I corpi sfigurati dalla morte di coboldi e goblin ricoprono la stanza in cui ci siamo chiusi, per sfuggire a lui, il drago bianco, e da tutte queste luride carogne il corpo di Krando spicca come un toro abbattuto, sanguinante…

La battaglia allunga la percezione del tempo, poche ore sono trascorse da quando abbiamo lasciato il covo dei coboldi, ma giorni sembrano essere passati. E’ stato facile, grazie alle nostre guide, raggiungere la parte della Cittadella senza Sole reclamata dai goblin, nessuno ad accoglierci, nessun attacco di fortuna ai nostri danni… Questo ha aumentato ancora di più la tensione che già ci opprimeva, secondo i coboldi i goblin ci aspettano in massa in un luogo preciso, il comitato di benvenuto sarà pronto per schiacciarci… bene, penso io, saremo pronti anche noi.

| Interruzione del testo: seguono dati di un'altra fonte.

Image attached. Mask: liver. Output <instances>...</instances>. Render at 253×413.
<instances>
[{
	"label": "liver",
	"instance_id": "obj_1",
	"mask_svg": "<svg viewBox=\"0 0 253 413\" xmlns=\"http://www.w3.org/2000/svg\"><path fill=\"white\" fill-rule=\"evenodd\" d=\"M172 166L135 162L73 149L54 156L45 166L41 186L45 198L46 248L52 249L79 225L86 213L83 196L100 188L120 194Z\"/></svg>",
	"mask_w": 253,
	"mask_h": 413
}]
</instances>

Arrivati in una stanza simile alla stanza delle colonne dei coboldi, Nipo si ferma e indicando un massiccio portone di legno pronuncia parole chiare a tutti, anche ignorandone la lingua, - Qui, goblin. - Quindi nel silenzio attendiamo Aman, che finito il suo giro di perlustrazione porta notizie, rumori di preparazione alla battaglia dietro al portone, non ci sono trappole, dopo poco, silenzio anche tra i goblin, sanno che i coboldi sono qui a reclamare il drago… Decidiamo di fare lo stesso gioco dei nostri avversari, ci nascondiamo dietro le colonne e attendiamo gli stolti che, accecati dalla noia o dalla curiosità, si affacceranno alla porta aprendola per noi, non sanno che insieme ai coboldi ci siamo anche noi.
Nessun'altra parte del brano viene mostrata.